Starting in 2024, when the South Korean government will impose the global minimum corporate income tax (GMT), Samsung estimates that it will be required to pay an additional $400 million in taxes to South Korea. Taking into account the tax incentive period in Vietnam, the total tax difference this group must pay is estimated to be $6.5 billion, according to data released by Samsung Vietnam last month.
|Clock ticks to shape response to global corporate tax policy, photo Thuy Linh |
Companies like Samsung are believed to be anxious that the enactment of GMT next year will exacerbate the company’s obstacles, as profits are declining and competition for semiconductor technology is intensifying.
According to the Ministry of Finance, Vietnam has approximately 335 projects with registered capital exceeding $100 million, with a focus on the high-tech industry, including Samsung, Intel, LG, Bosch, Sharp, Panasonic, Foxconn, and Pegatron.
The total registered investment for these categories of initiatives accounts for approximately 30 per cent of the total foreign direct investment (FDI) in Vietnam (approximately $131.3 billion).
As per analysts, the implementation of the GMT in 2024 will have an instantaneous impact on Vietnam’s business climate and system of preferential policies. However, there is the potential to collect at least $512 million annually if this tax is legislated. The average income tax rate on multinational corporations is currently approximately 12.3 per cent.
Le Thi Huyen Trang, director of Research and Consulting at JLL Vietnam, said the GMT policy does not impact the production plans of existing foreign-led projects; it only affects decisions regarding new and expanded investment in Vietnam.
According to Trang, Vietnam still has time to find solutions to this levy. She believes that Vietnam’s strategic location provides it with certain advantages and that the country’s labour and demographic indicators are still balanced.
She cited research from Fulbright University to assert that there will be only a 3-5 year deficit in education if the government does not increase its efforts.
“It will be challenging for Vietnam to draw in new FDI,” Trang warned. “It is now more important than ever to enhance the quality of infrastructure, investment procedures, and human resources. It could take Vietnam 15-20 years to transform a generation of human resources.”

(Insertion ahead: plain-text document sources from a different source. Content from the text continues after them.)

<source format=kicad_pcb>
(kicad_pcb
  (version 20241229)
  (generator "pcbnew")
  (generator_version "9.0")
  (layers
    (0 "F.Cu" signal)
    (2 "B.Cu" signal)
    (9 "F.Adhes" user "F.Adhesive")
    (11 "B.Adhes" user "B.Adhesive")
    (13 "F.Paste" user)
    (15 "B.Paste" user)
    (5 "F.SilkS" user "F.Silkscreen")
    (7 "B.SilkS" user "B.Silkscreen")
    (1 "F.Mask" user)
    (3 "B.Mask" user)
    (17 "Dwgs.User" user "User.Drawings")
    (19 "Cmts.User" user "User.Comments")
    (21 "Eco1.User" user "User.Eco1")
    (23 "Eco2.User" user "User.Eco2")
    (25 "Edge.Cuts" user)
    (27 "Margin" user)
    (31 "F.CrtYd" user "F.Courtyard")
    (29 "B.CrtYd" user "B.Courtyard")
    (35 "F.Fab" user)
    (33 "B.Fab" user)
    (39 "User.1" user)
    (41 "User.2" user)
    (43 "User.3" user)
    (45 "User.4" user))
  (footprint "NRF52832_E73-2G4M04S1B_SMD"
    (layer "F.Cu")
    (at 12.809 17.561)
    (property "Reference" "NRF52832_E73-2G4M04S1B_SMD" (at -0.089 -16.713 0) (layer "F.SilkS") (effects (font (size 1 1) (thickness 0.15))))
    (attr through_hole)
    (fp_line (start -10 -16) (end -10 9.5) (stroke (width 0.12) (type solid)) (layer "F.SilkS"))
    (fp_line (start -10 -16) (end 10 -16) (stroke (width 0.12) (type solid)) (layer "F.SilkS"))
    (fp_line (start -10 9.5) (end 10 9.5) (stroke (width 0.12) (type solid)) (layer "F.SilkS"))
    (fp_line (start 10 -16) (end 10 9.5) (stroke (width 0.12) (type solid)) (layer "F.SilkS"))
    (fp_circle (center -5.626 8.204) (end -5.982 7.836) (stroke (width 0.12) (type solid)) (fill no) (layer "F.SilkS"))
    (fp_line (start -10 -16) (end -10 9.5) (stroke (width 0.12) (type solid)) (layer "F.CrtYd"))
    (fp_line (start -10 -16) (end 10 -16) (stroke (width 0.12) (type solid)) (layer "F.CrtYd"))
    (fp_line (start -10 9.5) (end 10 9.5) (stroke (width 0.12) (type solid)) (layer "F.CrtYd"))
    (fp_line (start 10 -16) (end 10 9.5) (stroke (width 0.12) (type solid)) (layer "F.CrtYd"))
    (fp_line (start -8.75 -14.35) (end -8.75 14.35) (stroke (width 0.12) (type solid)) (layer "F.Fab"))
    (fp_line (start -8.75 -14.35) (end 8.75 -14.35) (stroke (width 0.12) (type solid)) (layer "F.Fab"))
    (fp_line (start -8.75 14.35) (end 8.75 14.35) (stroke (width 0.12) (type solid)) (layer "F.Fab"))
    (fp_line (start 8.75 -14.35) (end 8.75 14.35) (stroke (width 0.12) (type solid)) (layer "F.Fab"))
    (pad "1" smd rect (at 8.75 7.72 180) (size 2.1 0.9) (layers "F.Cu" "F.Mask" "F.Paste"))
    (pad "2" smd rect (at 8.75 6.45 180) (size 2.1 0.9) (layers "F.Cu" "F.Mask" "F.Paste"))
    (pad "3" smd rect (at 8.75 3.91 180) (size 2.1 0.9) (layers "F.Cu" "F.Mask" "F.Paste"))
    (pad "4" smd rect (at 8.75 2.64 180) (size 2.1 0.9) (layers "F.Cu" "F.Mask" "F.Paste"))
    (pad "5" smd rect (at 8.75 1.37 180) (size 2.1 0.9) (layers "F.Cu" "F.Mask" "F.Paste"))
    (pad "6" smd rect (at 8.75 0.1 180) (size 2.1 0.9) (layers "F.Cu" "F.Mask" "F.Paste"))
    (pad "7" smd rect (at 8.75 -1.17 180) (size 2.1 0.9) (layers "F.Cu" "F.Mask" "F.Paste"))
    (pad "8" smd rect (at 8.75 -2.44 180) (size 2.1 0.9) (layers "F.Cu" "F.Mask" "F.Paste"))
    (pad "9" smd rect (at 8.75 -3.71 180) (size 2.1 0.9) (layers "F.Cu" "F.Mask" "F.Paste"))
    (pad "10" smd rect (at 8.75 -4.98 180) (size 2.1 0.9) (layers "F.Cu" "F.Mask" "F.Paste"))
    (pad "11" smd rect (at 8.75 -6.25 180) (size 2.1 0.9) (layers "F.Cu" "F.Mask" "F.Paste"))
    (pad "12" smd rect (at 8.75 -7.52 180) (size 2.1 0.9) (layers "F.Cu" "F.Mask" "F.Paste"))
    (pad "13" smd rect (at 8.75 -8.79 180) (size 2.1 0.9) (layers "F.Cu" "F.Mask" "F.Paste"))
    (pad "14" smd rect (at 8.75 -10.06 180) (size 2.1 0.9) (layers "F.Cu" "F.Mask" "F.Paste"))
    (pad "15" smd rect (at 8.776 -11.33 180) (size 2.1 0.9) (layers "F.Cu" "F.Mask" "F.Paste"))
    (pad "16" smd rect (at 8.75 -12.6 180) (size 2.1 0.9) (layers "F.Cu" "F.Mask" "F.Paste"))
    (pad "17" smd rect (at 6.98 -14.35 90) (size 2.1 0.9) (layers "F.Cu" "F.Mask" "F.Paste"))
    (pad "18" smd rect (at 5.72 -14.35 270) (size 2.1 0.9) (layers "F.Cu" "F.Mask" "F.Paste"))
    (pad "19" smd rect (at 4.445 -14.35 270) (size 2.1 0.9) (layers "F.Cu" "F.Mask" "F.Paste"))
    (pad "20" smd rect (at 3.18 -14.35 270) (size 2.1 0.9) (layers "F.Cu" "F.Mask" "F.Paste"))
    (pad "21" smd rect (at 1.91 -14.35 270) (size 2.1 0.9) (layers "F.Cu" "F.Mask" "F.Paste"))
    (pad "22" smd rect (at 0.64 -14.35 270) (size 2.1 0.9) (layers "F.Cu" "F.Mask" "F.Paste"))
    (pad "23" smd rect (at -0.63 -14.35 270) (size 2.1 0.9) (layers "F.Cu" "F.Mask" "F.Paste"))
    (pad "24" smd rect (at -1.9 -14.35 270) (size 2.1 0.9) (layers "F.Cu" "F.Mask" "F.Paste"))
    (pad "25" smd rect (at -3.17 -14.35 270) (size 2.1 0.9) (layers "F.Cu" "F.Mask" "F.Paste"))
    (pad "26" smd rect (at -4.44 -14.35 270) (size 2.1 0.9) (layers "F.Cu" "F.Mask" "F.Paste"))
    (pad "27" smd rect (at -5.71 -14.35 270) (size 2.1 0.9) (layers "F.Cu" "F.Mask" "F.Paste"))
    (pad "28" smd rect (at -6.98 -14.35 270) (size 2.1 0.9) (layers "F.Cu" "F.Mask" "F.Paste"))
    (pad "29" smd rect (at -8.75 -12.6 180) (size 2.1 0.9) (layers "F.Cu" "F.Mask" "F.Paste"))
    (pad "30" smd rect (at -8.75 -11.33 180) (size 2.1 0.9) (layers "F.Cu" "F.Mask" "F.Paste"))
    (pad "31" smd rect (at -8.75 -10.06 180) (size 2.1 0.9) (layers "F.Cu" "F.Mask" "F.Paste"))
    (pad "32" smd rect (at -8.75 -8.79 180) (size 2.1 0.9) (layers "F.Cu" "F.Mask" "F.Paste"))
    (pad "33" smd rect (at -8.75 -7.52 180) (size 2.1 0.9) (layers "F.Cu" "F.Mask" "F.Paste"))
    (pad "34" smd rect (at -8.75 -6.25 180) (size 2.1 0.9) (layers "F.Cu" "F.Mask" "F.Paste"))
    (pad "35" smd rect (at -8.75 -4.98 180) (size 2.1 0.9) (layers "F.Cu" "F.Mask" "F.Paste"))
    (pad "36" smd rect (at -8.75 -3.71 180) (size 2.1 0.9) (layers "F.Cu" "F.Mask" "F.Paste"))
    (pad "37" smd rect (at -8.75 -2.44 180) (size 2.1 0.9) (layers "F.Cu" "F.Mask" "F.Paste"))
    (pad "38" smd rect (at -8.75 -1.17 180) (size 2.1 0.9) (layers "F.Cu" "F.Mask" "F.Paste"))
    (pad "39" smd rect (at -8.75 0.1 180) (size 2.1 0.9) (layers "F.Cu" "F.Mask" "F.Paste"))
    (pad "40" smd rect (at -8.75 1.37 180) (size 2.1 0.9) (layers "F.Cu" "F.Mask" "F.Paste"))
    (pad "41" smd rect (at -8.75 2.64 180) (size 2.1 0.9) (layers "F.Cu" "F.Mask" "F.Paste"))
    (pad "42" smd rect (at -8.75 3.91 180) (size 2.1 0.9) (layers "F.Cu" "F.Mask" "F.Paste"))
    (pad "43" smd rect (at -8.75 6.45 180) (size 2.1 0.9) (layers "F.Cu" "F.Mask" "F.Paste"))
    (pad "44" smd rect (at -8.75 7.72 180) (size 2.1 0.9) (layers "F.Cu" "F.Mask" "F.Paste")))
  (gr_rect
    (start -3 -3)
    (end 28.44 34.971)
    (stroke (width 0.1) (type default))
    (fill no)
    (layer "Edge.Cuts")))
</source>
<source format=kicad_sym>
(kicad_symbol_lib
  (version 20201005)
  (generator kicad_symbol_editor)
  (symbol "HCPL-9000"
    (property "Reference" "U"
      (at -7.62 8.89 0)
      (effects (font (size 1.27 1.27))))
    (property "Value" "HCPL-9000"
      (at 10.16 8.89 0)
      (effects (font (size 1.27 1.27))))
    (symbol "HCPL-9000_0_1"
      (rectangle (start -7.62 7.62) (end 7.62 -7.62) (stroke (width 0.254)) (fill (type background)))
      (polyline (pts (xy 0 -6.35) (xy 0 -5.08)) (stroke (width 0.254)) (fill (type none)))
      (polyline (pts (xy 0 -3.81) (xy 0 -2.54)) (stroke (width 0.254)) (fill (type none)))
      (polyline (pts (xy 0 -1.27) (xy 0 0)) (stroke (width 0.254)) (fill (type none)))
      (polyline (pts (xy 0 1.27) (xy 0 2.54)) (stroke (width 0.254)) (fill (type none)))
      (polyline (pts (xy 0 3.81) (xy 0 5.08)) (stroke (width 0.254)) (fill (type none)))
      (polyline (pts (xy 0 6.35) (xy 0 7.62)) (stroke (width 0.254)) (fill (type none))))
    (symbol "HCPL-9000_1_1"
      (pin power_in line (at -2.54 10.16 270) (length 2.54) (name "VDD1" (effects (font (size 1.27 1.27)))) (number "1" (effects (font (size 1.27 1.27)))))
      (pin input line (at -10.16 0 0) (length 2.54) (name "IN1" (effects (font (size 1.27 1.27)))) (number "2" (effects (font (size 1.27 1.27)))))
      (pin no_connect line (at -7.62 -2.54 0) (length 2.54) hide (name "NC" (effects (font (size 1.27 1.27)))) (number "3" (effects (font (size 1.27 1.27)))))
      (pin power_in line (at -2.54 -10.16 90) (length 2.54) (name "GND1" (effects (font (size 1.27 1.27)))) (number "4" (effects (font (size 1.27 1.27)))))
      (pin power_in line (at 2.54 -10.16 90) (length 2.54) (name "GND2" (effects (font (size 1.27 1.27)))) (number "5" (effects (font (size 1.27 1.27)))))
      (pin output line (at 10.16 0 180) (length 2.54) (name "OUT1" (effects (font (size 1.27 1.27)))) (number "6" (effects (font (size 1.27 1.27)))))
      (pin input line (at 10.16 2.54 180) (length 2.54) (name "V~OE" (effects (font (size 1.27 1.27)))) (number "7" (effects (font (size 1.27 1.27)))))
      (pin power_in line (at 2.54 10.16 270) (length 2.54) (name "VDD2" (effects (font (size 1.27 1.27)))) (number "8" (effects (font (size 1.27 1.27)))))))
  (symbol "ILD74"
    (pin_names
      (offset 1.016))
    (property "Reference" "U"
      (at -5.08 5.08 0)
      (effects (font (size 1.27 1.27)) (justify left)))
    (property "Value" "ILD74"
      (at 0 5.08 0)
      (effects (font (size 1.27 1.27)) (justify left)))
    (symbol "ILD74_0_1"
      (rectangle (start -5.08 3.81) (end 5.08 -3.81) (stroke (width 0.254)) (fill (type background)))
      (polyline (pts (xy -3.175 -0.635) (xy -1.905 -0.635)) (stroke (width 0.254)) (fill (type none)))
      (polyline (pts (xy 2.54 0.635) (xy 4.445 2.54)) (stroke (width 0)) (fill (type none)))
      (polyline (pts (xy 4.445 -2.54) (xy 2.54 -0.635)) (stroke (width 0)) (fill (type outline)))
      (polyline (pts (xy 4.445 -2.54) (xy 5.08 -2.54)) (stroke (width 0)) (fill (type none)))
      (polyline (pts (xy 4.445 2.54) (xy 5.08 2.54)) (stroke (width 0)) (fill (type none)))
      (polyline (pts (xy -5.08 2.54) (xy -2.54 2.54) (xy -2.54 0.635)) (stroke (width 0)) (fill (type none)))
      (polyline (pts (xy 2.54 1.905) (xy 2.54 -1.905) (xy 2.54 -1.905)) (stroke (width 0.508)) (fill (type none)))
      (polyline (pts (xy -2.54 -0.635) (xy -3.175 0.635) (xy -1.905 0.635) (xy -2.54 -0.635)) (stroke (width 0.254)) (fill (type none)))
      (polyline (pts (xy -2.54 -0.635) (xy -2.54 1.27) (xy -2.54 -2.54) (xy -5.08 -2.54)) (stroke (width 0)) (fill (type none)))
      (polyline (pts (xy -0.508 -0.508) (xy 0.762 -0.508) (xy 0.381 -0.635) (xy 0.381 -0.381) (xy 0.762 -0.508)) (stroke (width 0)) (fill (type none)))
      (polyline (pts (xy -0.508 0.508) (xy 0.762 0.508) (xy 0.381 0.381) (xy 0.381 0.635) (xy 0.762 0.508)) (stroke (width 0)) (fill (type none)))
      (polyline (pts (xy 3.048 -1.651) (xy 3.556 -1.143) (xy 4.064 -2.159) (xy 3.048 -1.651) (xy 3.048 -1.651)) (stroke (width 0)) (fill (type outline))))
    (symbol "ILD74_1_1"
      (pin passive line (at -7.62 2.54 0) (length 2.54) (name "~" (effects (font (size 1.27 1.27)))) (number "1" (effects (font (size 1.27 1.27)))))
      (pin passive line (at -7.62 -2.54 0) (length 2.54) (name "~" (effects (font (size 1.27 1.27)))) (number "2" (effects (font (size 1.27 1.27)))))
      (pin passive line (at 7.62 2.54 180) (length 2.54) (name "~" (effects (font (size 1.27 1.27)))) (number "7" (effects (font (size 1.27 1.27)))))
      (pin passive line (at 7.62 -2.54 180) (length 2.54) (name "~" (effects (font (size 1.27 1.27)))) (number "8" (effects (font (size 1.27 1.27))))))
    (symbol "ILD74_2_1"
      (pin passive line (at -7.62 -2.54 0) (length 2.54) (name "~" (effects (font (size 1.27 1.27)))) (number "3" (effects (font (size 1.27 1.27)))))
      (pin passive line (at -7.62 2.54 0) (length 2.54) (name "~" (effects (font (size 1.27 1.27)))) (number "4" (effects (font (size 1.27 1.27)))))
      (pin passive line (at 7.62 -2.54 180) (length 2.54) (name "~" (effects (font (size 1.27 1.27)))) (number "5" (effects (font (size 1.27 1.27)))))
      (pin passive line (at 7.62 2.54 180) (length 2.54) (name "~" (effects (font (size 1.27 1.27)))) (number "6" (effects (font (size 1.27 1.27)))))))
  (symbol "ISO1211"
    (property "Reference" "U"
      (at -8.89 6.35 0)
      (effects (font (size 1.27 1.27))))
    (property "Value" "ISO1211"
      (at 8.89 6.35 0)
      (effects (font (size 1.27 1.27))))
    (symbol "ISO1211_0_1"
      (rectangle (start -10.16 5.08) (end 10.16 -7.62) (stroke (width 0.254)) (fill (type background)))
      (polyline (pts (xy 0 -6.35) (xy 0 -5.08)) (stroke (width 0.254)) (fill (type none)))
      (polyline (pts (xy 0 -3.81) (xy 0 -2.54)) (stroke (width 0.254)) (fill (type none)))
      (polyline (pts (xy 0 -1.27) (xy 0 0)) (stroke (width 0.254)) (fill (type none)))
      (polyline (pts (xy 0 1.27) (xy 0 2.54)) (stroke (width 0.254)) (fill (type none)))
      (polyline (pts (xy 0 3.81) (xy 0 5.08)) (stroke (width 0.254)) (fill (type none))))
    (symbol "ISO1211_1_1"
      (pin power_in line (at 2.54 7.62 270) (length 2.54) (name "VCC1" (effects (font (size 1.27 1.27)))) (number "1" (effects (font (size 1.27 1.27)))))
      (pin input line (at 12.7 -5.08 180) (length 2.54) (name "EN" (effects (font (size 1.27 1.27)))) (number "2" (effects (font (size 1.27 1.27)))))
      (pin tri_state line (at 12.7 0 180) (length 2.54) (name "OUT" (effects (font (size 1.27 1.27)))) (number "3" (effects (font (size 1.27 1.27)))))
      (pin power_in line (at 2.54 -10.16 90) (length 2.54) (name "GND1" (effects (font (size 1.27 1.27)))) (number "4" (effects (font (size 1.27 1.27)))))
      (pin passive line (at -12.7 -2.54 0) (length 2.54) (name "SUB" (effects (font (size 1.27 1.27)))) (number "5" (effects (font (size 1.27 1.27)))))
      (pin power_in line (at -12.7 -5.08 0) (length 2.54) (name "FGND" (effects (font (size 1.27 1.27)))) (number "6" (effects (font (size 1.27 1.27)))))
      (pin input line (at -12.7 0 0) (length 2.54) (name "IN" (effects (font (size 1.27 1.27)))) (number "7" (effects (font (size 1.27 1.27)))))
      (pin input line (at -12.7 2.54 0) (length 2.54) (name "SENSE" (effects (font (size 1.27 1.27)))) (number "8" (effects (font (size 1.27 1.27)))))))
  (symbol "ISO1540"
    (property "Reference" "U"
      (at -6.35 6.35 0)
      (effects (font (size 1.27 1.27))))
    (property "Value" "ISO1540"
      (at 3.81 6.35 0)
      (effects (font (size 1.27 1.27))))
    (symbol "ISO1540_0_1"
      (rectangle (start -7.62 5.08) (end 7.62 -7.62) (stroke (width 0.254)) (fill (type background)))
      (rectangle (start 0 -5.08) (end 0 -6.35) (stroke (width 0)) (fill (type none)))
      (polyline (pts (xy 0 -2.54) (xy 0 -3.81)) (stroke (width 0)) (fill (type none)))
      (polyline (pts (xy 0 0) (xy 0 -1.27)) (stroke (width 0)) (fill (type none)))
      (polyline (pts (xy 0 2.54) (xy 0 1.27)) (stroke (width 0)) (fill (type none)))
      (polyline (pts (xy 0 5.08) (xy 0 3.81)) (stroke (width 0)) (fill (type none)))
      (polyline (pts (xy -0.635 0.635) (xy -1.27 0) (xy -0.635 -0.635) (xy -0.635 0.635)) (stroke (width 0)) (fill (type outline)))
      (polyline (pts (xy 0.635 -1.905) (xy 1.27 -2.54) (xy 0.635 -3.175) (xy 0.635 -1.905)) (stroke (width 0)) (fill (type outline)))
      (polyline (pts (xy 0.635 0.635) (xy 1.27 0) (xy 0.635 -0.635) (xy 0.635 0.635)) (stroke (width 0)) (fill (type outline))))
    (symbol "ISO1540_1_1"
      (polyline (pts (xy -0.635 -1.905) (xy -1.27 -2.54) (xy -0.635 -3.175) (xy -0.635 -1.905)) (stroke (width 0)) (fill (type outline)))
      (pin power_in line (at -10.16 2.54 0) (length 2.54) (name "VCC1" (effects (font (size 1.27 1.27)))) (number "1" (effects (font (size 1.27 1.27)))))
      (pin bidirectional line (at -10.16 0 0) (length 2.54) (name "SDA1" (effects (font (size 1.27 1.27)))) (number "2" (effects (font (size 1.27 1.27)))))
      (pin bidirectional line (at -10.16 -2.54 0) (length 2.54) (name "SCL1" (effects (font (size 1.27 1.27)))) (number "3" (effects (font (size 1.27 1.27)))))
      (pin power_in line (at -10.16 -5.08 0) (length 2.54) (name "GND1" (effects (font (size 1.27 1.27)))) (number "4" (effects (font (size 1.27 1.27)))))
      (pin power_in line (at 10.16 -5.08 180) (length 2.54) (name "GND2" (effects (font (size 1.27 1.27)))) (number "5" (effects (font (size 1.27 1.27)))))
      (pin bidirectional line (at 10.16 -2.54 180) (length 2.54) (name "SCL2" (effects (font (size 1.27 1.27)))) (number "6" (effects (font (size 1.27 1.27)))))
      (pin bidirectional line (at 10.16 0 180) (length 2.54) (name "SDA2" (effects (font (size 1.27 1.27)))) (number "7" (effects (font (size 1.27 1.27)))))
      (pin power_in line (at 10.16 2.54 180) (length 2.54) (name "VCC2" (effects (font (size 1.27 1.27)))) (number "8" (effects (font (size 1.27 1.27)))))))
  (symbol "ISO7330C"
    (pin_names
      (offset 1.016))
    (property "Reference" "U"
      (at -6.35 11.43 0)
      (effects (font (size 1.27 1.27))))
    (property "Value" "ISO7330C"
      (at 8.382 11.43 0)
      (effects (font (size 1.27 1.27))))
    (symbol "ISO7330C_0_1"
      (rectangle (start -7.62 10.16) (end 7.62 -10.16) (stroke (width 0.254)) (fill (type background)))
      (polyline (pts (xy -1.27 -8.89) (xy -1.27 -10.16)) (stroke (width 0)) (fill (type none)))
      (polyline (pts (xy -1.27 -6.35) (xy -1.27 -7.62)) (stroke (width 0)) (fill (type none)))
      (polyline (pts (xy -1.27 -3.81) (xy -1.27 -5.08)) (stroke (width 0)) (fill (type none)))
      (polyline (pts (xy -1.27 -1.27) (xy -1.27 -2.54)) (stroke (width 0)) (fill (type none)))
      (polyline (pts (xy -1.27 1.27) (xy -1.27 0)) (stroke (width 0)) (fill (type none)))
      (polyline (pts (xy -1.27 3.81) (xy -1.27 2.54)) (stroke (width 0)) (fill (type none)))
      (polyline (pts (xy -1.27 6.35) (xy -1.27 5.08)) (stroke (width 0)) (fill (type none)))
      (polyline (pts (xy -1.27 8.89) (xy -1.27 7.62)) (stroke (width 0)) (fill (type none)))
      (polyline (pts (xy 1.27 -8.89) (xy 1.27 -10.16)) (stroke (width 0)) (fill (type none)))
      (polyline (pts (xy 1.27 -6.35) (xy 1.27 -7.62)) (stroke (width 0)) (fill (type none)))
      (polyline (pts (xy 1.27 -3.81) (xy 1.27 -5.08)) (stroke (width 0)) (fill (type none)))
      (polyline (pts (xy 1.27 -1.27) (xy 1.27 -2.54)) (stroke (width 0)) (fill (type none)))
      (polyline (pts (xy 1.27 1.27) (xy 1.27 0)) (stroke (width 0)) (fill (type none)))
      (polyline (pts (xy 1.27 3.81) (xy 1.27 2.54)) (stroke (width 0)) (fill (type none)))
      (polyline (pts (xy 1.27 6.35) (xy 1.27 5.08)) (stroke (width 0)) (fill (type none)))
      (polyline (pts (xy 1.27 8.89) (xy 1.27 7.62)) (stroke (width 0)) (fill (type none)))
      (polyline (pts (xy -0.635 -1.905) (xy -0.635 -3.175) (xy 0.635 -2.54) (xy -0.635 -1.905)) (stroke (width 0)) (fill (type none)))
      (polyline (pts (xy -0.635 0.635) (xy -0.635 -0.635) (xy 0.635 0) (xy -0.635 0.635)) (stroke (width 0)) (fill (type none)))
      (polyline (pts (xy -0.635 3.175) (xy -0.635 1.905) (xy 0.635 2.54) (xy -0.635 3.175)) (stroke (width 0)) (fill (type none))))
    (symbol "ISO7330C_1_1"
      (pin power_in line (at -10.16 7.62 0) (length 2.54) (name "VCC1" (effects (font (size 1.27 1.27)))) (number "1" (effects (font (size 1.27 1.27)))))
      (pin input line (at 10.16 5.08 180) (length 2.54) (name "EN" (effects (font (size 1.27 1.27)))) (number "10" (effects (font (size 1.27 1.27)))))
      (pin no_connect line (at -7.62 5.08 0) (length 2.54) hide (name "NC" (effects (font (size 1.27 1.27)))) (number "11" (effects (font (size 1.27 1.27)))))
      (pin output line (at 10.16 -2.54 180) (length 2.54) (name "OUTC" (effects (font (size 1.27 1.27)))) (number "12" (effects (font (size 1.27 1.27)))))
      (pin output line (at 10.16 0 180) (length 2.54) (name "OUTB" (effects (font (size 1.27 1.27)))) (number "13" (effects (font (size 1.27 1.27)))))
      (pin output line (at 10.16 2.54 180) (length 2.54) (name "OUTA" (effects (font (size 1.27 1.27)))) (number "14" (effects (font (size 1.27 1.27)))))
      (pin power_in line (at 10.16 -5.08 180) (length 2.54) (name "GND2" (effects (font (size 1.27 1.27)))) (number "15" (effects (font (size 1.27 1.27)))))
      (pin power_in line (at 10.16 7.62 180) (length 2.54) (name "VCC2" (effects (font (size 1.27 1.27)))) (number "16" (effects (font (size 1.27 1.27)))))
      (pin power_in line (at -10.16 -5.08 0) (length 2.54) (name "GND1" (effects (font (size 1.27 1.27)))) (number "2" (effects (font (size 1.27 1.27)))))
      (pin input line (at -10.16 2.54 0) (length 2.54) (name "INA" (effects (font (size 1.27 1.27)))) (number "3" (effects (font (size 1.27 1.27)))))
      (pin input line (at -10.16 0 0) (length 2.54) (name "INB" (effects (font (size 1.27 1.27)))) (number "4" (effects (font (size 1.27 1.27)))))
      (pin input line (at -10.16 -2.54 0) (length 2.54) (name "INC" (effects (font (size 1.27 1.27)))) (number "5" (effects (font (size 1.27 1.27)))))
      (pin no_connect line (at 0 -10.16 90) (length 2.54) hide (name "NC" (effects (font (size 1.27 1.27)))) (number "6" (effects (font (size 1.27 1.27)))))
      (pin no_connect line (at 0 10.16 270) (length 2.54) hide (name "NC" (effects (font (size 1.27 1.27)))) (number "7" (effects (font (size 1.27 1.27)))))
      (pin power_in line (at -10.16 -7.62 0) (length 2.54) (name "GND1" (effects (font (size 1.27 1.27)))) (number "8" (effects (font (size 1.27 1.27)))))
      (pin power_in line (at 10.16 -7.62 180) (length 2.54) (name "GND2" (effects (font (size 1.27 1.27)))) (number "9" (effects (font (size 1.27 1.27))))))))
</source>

Improving labour capacity is a way for Vietnam to attract FDI without using low-cost labour and tax incentives, Trang explained. According to JLL, Vietnam’s prices are currently more competitive than China’s, but investors also consider Vietnam’s production capacity in addition to labour costs.
Michele Wee, CEO of Standard Chartered Bank (Vietnam), remarked that the government has continuously implemented policies that are transparent and open to criticism, continually fostering FDI in the nation, and this remains unchanged.
“Now we must examine the Vietnamese government’s intentions in terms of high growth, high income, high technology, and to becoming a regional treasury centre, to be investment grade, to be an emerging market, and to be net-zero,” said Wee.
All of these indicate that the authorities are going to promote all FDI that advances these national strategies.
Wee added that government policies must be highly adaptable and strategic in order to accommodate emerging market trends.
“Free trade agreements can be strengthened and expanded to attract both FDI and boost domestic growth,” she said. “The government will come across an appropriate approach and harmony among global tax and local incentives to assist institutions in managing the forthcoming GMT.”
The Organisation for Economic Cooperation and Development established the global minimum tax which 142 nations, including Vietnam, are expected to implement. With this tax, all multinational corporations with a revenue of at least approximately $815 million will be required to pay a tax rate of 15 per cent.